(WORK ITEM)
Report how many lines in the data below hold the string "content". Nothing else should appear in the answer.

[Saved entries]

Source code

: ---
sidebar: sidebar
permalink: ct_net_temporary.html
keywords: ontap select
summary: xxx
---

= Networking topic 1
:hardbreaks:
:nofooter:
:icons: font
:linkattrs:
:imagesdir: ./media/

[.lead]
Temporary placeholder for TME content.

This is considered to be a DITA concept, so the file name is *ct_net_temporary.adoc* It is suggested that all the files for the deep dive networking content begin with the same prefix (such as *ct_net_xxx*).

(ANSWER AREA)
2